Second, the review of generic advice being undertaken for the Treasury by Otto Thoresen is exploring territory that could overlap very closely with simple advice on a simple set of products. Generic advice could, in some of its possible forms, end up with general advice to a consumer that he or she should take actions that could easily be implemented by taking out one or more simple products. In which case a firm offering simple advice on a range of simple products could either offer the equivalent of generic advice as the first part of that process, or indeed accept the outcome of generic advice from elsewhere as having delivered the first part of a specific simpler advice process. There might then be a short step from generic advice to the sale of a simple product to meet the identified consumer need.

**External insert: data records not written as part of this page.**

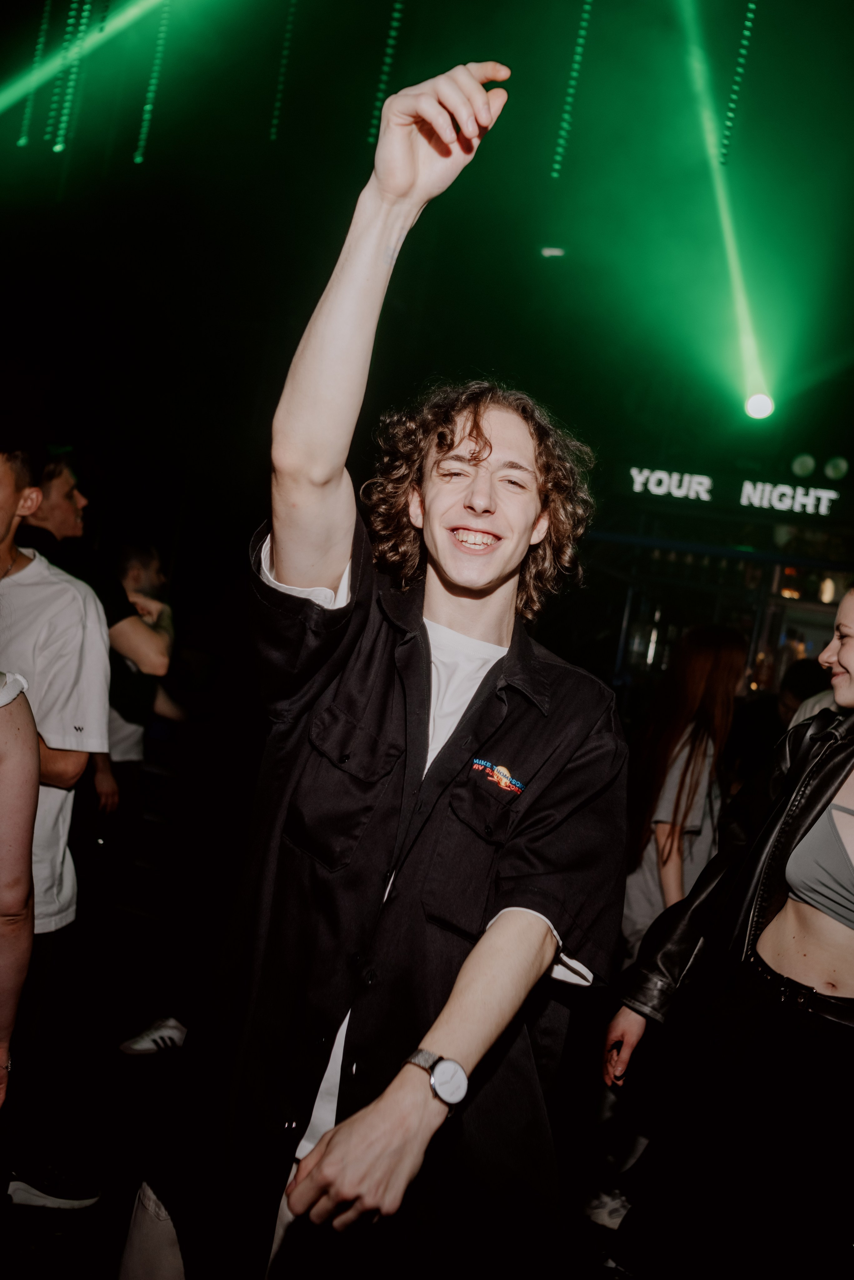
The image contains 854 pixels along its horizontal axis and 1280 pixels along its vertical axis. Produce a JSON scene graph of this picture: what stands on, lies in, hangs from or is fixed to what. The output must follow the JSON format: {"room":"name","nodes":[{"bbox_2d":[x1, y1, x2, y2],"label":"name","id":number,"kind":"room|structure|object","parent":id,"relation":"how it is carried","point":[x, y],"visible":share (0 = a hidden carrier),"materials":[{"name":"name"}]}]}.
{"room":"bar","nodes":[
{"label":"bar","id":0,"kind":"room"},
{"bbox_2d":[0,933,647,1279],"label":"floor","id":1,"kind":"structure","parent":0,"point":[103,1201],"materials":[{"name":"black"}]},
{"bbox_2d":[0,673,39,1113],"label":"person","id":2,"kind":"object","parent":1,"relation":"on","point":[18,983],"visible":0.99},
{"bbox_2d":[0,433,111,1219],"label":"man","id":3,"kind":"object","parent":1,"relation":"on","point":[3,469],"visible":0.91},
{"bbox_2d":[19,451,176,1034],"label":"man","id":4,"kind":"object","parent":1,"relation":"on","point":[55,504],"visible":0.57},
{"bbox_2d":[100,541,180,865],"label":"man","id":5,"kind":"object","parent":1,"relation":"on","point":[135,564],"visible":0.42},
{"bbox_2d":[118,1016,187,1055],"label":"sneaker","id":6,"kind":"object","parent":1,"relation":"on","point":[138,1045],"visible":0.82,"materials":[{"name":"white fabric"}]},
{"bbox_2d":[119,51,631,1279],"label":"man","id":7,"kind":"object","parent":1,"relation":"on","point":[526,534],"visible":1},
{"bbox_2d":[582,1187,630,1230],"label":"sneaker","id":8,"kind":"object","parent":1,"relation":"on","point":[606,1211],"visible":0.42,"materials":[{"name":"white fabric"}]},
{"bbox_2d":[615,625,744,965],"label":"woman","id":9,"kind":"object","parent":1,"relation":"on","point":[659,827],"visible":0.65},
{"bbox_2d":[602,585,853,1279],"label":"woman","id":10,"kind":"object","parent":1,"relation":"on","point":[815,925],"visible":0.99},
{"bbox_2d":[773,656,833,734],"label":"person","id":11,"kind":"object","parent":1,"relation":"on","point":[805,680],"visible":0.17},
{"bbox_2d":[0,0,853,471],"label":"ceiling","id":12,"kind":"structure","parent":0,"point":[372,68],"materials":[{"name":"paint"}]},
{"bbox_2d":[17,0,53,146],"label":"light string","id":13,"kind":"object","parent":12,"relation":"hanging from","point":[23,139],"visible":0.91,"materials":[{"name":"green"}]},
{"bbox_2d":[46,0,94,154],"label":"string","id":14,"kind":"object","parent":12,"relation":"hanging from","point":[58,146],"visible":0.95,"materials":[{"name":"green"}]},
{"bbox_2d":[133,0,172,167],"label":"string","id":15,"kind":"object","parent":12,"relation":"hanging from","point":[138,159],"visible":0.93,"materials":[{"name":"green"}]},
{"bbox_2d":[270,0,296,142],"label":"string","id":16,"kind":"object","parent":12,"relation":"hanging from","point":[272,136],"visible":0.95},
{"bbox_2d":[368,0,404,140],"label":"string","id":17,"kind":"object","parent":12,"relation":"hanging from","point":[394,23],"visible":0.81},
{"bbox_2d":[540,244,565,258],"label":"ceiling light","id":18,"kind":"object","parent":12,"relation":"attached to","point":[546,251],"visible":0.91,"materials":[{"name":"white"}]},
{"bbox_2d":[551,0,594,178],"label":"string","id":19,"kind":"object","parent":12,"relation":"hanging from","point":[571,91],"visible":0.94,"materials":[{"name":"green"}]},
{"bbox_2d":[720,0,756,161],"label":"string","id":20,"kind":"object","parent":12,"relation":"hanging from","point":[753,6],"visible":0.96,"materials":[{"name":"green"}]},
{"bbox_2d":[742,387,775,421],"label":"stage light","id":21,"kind":"object","parent":12,"relation":"hanging from","point":[761,402],"visible":0.87,"materials":[{"name":"white"}]},
{"bbox_2d":[823,454,849,480],"label":"stage light","id":22,"kind":"object","parent":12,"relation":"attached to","point":[843,467],"visible":0.97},
{"bbox_2d":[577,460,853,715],"label":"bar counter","id":23,"kind":"structure","parent":0,"point":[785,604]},
{"bbox_2d":[622,463,849,518],"label":"illuminated sign","id":24,"kind":"object","parent":23,"relation":"attached to","point":[661,492],"visible":0.97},
{"bbox_2d":[791,452,817,477],"label":"stage light","id":25,"kind":"object","parent":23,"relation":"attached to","point":[808,464],"visible":0.97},
{"bbox_2d":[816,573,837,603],"label":"bottle","id":26,"kind":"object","parent":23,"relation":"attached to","point":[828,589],"visible":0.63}
]}

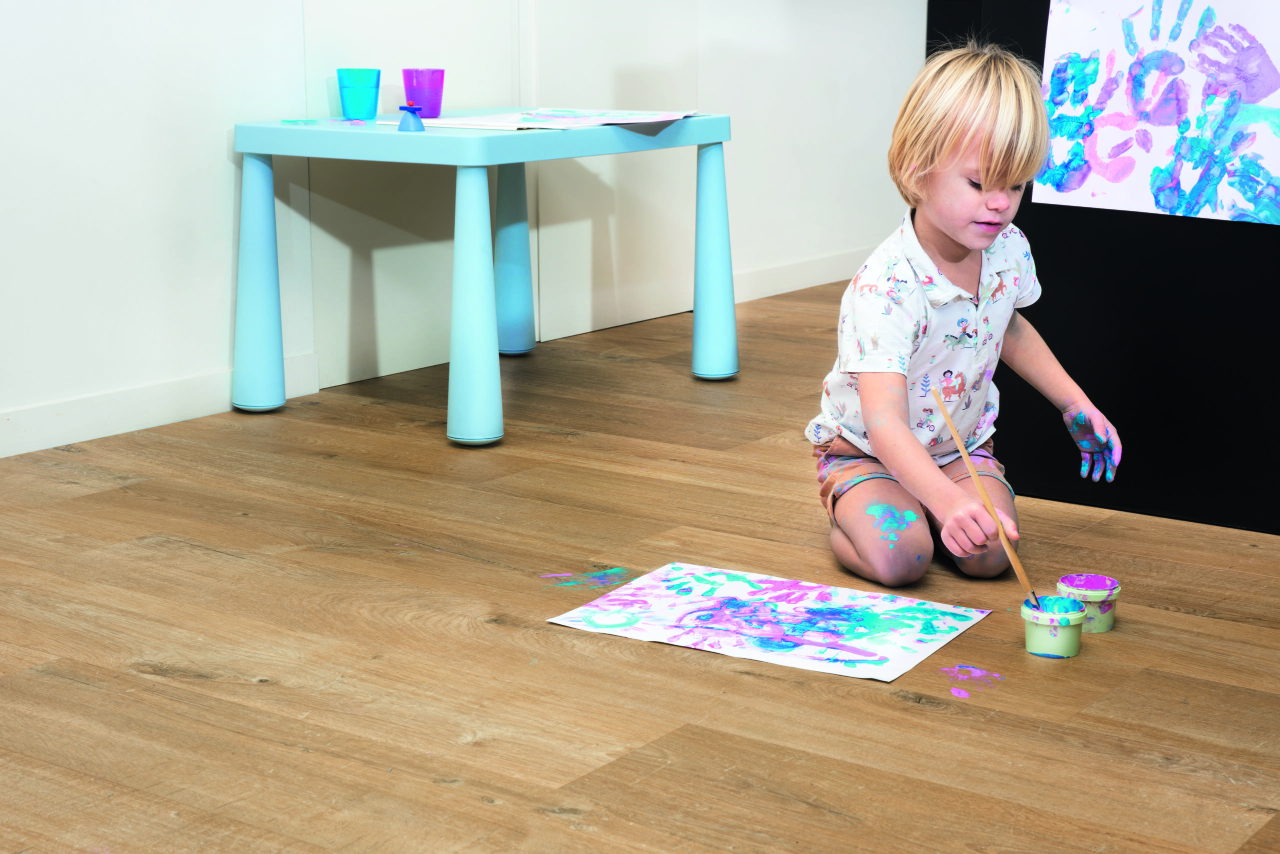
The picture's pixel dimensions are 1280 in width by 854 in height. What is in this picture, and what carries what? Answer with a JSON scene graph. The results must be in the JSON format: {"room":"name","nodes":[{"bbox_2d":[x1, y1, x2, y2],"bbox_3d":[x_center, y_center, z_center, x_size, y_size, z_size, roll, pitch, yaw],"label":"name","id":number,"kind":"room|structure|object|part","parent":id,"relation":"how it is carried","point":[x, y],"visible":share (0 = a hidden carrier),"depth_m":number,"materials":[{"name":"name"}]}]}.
{"room":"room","nodes":[
{"label":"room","id":0,"kind":"room"},
{"bbox_2d":[0,0,920,454],"bbox_3d":[-0.976,-1.345,4.179,0.180,2.729,7.273,9,15,35],"label":"wall","id":1,"kind":"structure","parent":0,"point":[214,359],"depth_m":4.48,"materials":[{"name":"white paint"}]},
{"bbox_2d":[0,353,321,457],"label":"baseboard","id":2,"kind":"structure","parent":1,"relation":"attached to","point":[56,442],"depth_m":4.25,"materials":[{"name":"white paint"}]},
{"bbox_2d":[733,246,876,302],"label":"baseboard","id":3,"kind":"structure","parent":1,"relation":"attached to","point":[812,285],"depth_m":6.32,"materials":[{"name":"white paint"}]},
{"bbox_2d":[0,277,1278,853],"bbox_3d":[0.446,0.353,2.884,4.752,0.101,7.319,9,15,35],"label":"floor","id":4,"kind":"structure","parent":0,"point":[502,810],"depth_m":2.81,"materials":[{"name":"brown wood"}]},
{"bbox_2d":[231,110,733,449],"bbox_3d":[-0.342,-0.375,4.543,0.699,0.636,1.011,9,15,35],"label":"blue table","id":5,"kind":"object","parent":4,"relation":"on","point":[707,140],"visible":0.97,"depth_m":4.29,"materials":[{"name":"blue plastic"}]},
{"bbox_3d":[-0.858,-0.333,4.458,0.106,0.541,0.102,9,15,35],"label":"leg","id":6,"kind":"part","parent":5,"relation":"part of","materials":[{"name":"blue plastic"}]},
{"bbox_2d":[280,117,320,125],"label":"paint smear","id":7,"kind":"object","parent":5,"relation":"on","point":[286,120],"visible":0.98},
{"bbox_2d":[337,67,381,119],"bbox_3d":[-0.647,-0.763,4.567,0.099,0.110,0.098,9,15,35],"label":"blue cup","id":8,"kind":"object","parent":5,"relation":"on","point":[361,85],"visible":0.99,"depth_m":4.53,"materials":[{"name":"teal plastic"}]},
{"bbox_2d":[397,104,425,131],"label":"toy","id":9,"kind":"object","parent":5,"relation":"on","point":[409,108],"visible":1,"depth_m":4.24,"materials":[{"name":"blue plastic"}]},
{"bbox_2d":[402,68,444,117],"bbox_3d":[-0.511,-0.781,4.653,0.102,0.108,0.099,9,15,35],"label":"purple cup","id":10,"kind":"object","parent":5,"relation":"on","point":[432,85],"visible":0.97,"depth_m":4.62,"materials":[{"name":"purple plastic"}]},
{"bbox_3d":[-0.360,-0.267,4.181,0.107,0.559,0.109,9,15,35],"label":"leg","id":11,"kind":"part","parent":5,"relation":"part of","materials":[{"name":"blue plastic"}]},
{"bbox_3d":[-0.348,-0.489,5.146,0.109,0.571,0.111,9,15,35],"label":"leg","id":12,"kind":"part","parent":5,"relation":"part of","materials":[{"name":"blue plastic"}]},
{"bbox_2d":[395,106,703,131],"bbox_3d":[-0.169,-0.689,4.432,0.443,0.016,0.490,9,15,35],"label":"paper sheet","id":13,"kind":"object","parent":5,"relation":"on","point":[642,120],"visible":0.95,"depth_m":4.39,"materials":[{"name":"white paper"}]},
{"bbox_3d":[0.171,-0.411,4.857,0.098,0.542,0.102,9,15,35],"label":"leg","id":14,"kind":"part","parent":5,"relation":"part of","materials":[{"name":"blue plastic"}]},
{"bbox_2d":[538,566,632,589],"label":"paint smear","id":15,"kind":"object","parent":4,"relation":"on","point":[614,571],"visible":0.96,"depth_m":3.17,"materials":[{"name":"teal paint"}]},
{"bbox_2d":[545,562,992,682],"bbox_3d":[0.193,0.282,2.954,0.566,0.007,0.386,9,15,35],"label":"paper sheet","id":16,"kind":"object","parent":4,"relation":"on","point":[732,589],"visible":0.98,"depth_m":2.94,"materials":[{"name":"paper"}]},
{"bbox_2d":[808,39,1122,595],"bbox_3d":[0.510,-0.169,3.167,0.445,0.851,0.433,-2,12,-8],"label":"child","id":17,"kind":"object","parent":4,"relation":"on","point":[875,429],"visible":0.98,"depth_m":3.12},
{"bbox_2d":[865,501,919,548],"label":"paint smear","id":18,"kind":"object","parent":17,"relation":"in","point":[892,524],"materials":[{"name":"teal paint"}]},
{"bbox_2d":[929,386,1036,603],"bbox_3d":[0.504,0.129,2.895,0.082,0.289,0.101,-3,13,-15],"label":"paintbrush","id":19,"kind":"object","parent":17,"relation":"in","point":[960,444],"visible":0.9,"depth_m":2.88,"materials":[{"name":"brown wood"}]},
{"bbox_2d":[941,663,1005,699],"bbox_3d":[0.449,0.344,2.715,0.100,0.005,0.121,9,15,35],"label":"paint smear","id":20,"kind":"object","parent":4,"relation":"on","point":[955,691],"visible":0.96,"depth_m":2.72,"materials":[{"name":"purple"}]},
{"bbox_2d":[1021,594,1085,659],"bbox_3d":[0.581,0.282,2.816,0.088,0.070,0.089,9,15,35],"label":"paint pot","id":21,"kind":"object","parent":4,"relation":"on","point":[1065,641],"visible":0.97,"depth_m":2.79,"materials":[{"name":"green plastic"}]},
{"bbox_2d":[1059,573,1121,633],"bbox_3d":[0.656,0.257,2.922,0.088,0.071,0.088,9,15,35],"label":"paint pot","id":22,"kind":"object","parent":4,"relation":"on","point":[1110,586],"visible":0.85,"depth_m":2.89,"materials":[{"name":"green plastic"}]},
{"bbox_2d":[927,0,1279,536],"bbox_3d":[1.351,-0.831,3.266,1.814,2.106,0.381,9,15,35],"label":"black panel","id":23,"kind":"object","parent":4,"relation":"on","point":[1095,397],"visible":0.63,"depth_m":3.52,"materials":[{"name":"black"}]},
{"bbox_2d":[1035,0,1279,225],"bbox_3d":[0.943,-0.621,3.404,0.571,0.503,0.027,9,15,35],"label":"painting","id":24,"kind":"object","parent":23,"relation":"attached to","point":[1171,135],"visible":1,"depth_m":3.44,"materials":[{"name":"white paper"}]}
]}

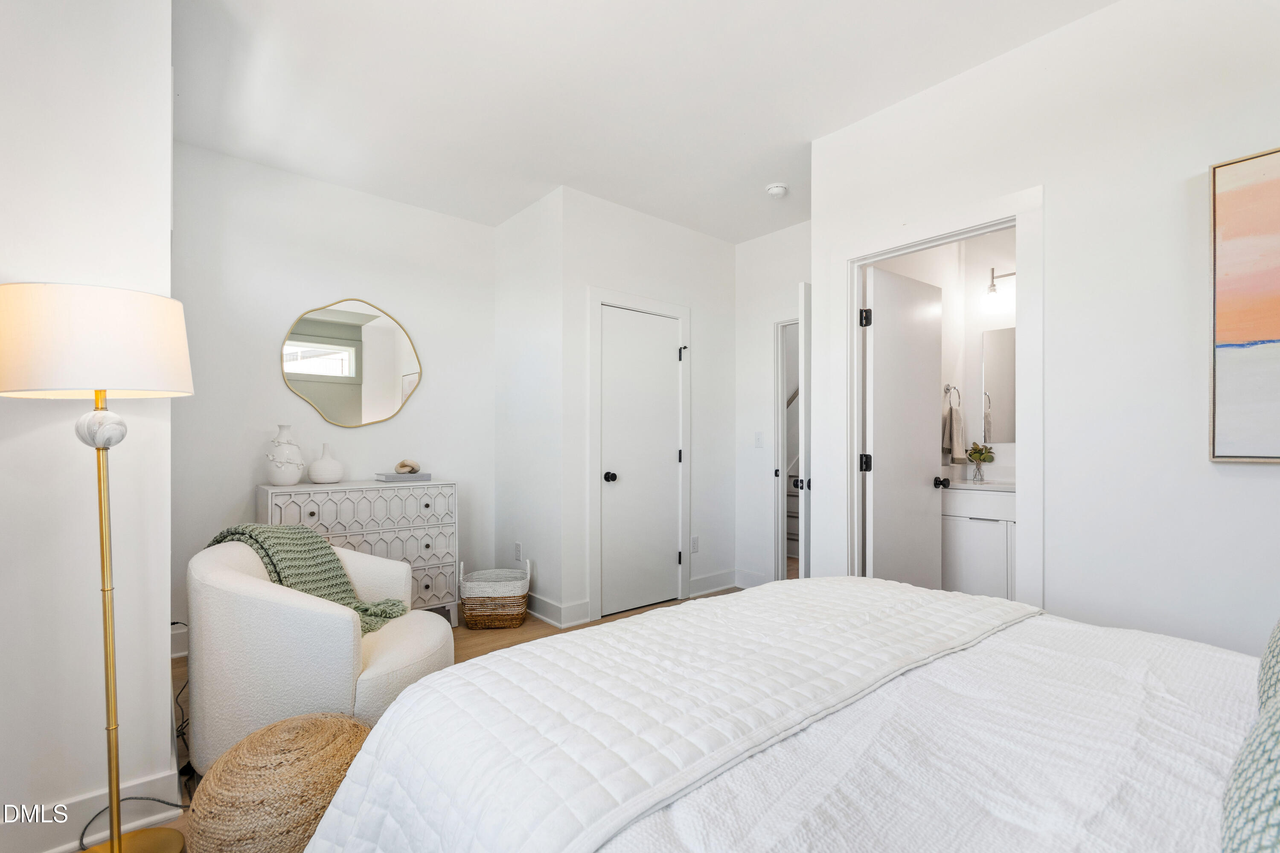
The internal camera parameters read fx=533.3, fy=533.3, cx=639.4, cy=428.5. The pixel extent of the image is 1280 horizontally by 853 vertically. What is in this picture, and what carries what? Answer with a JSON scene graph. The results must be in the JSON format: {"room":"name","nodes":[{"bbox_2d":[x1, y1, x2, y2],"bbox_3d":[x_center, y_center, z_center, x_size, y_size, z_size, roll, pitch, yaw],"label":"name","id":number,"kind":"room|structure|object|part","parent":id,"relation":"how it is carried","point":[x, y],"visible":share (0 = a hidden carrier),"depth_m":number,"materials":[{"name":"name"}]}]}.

Of course there are many crucial questions to be resolved here. But I would be very interested to know what appetite you would have in providing simpler advice around a range of simple products. And what are the key variables for you here – do you see enough demand for such a proposition? Would it be economically viable for you? And how large a factor in the equation would be the concern that there would be too much "advice risk" for you in the form of subsequent action by the FSA as regulator or the Financial Ombudsman Service as the body which resolves individual disputes?
Conclusion
To conclude, you are already well aware of the challenges you face in the years ahead. My role as a regulator is to focus on your need to prepare against the possibility of tougher conditions in your key markets; to take full account of the risks in areas such as sub-prime lending; to undertake robust affordability assessments as part of your lending decisions; and to move ahead to the next stage of fully embedding the fair treatment of customers throughout your businesses. In addition, I encourage you to consider the scope for a simpler advice regime on a range of simple products.
From their origins in the 18th century, building societies have come to play an important role in the finances of ordinary people and their families. Currently, some legislative changes affecting building societies are being progressed as a result of Sir John Butterfill's Private Member's Bill.
We welcome the opportunity, created by the Bill, to equalise the rankings of your members' savings, and of outside depositors, upon insolvency. You will, of course, all continue to do your best to ensure that a building society insolvency remains as rare in the future as it has been in recent history, but this change would nevertheless be an important piece of consumer protection.
We also welcome the prospect of greater flexibility for your statutory wholesale funding limit, even if currently you neither need nor desire to take advantage of it.
We committed in our 2007/08 Business Plan to work with the Treasury on both these matters, and we have done just that through the various stages that Sir John's Bill has already cleared. So we are pleased to see the overall progress this Bill has made. The Bill is a major contribution to adapting the building society model in order to ensure its sustainability long into the future.